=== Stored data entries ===
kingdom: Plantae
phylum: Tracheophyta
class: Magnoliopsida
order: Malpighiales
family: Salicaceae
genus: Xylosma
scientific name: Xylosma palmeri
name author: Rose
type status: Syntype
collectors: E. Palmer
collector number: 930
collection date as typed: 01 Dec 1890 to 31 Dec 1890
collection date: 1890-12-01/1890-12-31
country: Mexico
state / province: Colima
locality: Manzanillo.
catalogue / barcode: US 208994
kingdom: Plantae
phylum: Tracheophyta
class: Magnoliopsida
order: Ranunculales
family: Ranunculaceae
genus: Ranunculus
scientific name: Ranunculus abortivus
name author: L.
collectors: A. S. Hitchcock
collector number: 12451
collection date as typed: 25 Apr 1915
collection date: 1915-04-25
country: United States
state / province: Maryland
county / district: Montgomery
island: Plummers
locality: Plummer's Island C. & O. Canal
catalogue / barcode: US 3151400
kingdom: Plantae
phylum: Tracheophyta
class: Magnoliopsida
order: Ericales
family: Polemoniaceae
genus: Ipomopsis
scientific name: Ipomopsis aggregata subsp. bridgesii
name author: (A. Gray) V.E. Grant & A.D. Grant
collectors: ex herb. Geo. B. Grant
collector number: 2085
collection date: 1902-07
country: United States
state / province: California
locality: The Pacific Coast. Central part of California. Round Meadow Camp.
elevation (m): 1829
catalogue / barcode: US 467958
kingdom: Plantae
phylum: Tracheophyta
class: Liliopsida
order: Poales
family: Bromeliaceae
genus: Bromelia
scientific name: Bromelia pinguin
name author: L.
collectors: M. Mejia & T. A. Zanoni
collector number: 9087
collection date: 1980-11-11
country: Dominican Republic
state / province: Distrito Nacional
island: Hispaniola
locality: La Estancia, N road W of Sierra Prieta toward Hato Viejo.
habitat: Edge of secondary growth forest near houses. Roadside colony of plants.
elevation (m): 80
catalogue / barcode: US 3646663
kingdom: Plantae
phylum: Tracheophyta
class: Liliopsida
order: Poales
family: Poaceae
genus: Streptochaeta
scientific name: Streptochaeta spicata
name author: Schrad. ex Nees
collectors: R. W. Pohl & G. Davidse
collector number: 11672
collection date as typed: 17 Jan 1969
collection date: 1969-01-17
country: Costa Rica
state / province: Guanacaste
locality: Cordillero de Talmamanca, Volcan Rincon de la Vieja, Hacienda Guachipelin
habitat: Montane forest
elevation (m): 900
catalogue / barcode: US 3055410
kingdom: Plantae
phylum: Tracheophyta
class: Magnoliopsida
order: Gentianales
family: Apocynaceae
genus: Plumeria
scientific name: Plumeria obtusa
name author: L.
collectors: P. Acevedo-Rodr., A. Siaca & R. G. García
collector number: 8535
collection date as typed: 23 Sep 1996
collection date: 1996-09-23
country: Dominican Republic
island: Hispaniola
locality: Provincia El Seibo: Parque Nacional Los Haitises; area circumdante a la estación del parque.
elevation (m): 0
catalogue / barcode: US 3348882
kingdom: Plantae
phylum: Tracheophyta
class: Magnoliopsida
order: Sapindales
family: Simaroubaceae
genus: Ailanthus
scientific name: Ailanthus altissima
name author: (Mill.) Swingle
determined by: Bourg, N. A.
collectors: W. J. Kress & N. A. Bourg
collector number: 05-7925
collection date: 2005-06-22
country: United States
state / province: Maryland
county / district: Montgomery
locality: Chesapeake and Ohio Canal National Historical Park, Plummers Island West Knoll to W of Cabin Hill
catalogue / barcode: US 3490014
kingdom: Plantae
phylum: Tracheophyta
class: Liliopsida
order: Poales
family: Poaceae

=== Problem requirements ===
Return every line of the material above unchanged, keeping the same order.

=== Answer to the problem ===
kingdom: Plantae
phylum: Tracheophyta
class: Magnoliopsida
order: Malpighiales
family: Salicaceae
genus: Xylosma
scientific name: Xylosma palmeri
name author: Rose
type status: Syntype
collectors: E. Palmer
collector number: 930
collection date as typed: 01 Dec 1890 to 31 Dec 1890
collection date: 1890-12-01/1890-12-31
country: Mexico
state / province: Colima
locality: Manzanillo.
catalogue / barcode: US 208994
kingdom: Plantae
phylum: Tracheophyta
class: Magnoliopsida
order: Ranunculales
family: Ranunculaceae
genus: Ranunculus
scientific name: Ranunculus abortivus
name author: L.
collectors: A. S. Hitchcock
collector number: 12451
collection date as typed: 25 Apr 1915
collection date: 1915-04-25
country: United States
state / province: Maryland
county / district: Montgomery
island: Plummers
locality: Plummer's Island C. & O. Canal
catalogue / barcode: US 3151400
kingdom: Plantae
phylum: Tracheophyta
class: Magnoliopsida
order: Ericales
family: Polemoniaceae
genus: Ipomopsis
scientific name: Ipomopsis aggregata subsp. bridgesii
name author: (A. Gray) V.E. Grant & A.D. Grant
collectors: ex herb. Geo. B. Grant
collector number: 2085
collection date: 1902-07
country: United States
state / province: California
locality: The Pacific Coast. Central part of California. Round Meadow Camp.
elevation (m): 1829
catalogue / barcode: US 467958
kingdom: Plantae
phylum: Tracheophyta
class: Liliopsida
order: Poales
family: Bromeliaceae
genus: Bromelia
scientific name: Bromelia pinguin
name author: L.
collectors: M. Mejia & T. A. Zanoni
collector number: 9087
collection date: 1980-11-11
country: Dominican Republic
state / province: Distrito Nacional
island: Hispaniola
locality: La Estancia, N road W of Sierra Prieta toward Hato Viejo.
habitat: Edge of secondary growth forest near houses. Roadside colony of plants.
elevation (m): 80
catalogue / barcode: US 3646663
kingdom: Plantae
phylum: Tracheophyta
class: Liliopsida
order: Poales
family: Poaceae
genus: Streptochaeta
scientific name: Streptochaeta spicata
name author: Schrad. ex Nees
collectors: R. W. Pohl & G. Davidse
collector number: 11672
collection date as typed: 17 Jan 1969
collection date: 1969-01-17
country: Costa Rica
state / province: Guanacaste
locality: Cordillero de Talmamanca, Volcan Rincon de la Vieja, Hacienda Guachipelin
habitat: Montane forest
elevation (m): 900
catalogue / barcode: US 3055410
kingdom: Plantae
phylum: Tracheophyta
class: Magnoliopsida
order: Gentianales
family: Apocynaceae
genus: Plumeria
scientific name: Plumeria obtusa
name author: L.
collectors: P. Acevedo-Rodr., A. Siaca & R. G. García
collector number: 8535
collection date as typed: 23 Sep 1996
collection date: 1996-09-23
country: Dominican Republic
island: Hispaniola
locality: Provincia El Seibo: Parque Nacional Los Haitises; area circumdante a la estación del parque.
elevation (m): 0
catalogue / barcode: US 3348882
kingdom: Plantae
phylum: Tracheophyta
class: Magnoliopsida
order: Sapindales
family: Simaroubaceae
genus: Ailanthus
scientific name: Ailanthus altissima
name author: (Mill.) Swingle
determined by: Bourg, N. A.
collectors: W. J. Kress & N. A. Bourg
collector number: 05-7925
collection date: 2005-06-22
country: United States
state / province: Maryland
county / district: Montgomery
locality: Chesapeake and Ohio Canal National Historical Park, Plummers Island West Knoll to W of Cabin Hill
catalogue / barcode: US 3490014
kingdom: Plantae
phylum: Tracheophyta
class: Liliopsida
order: Poales
family: Poaceae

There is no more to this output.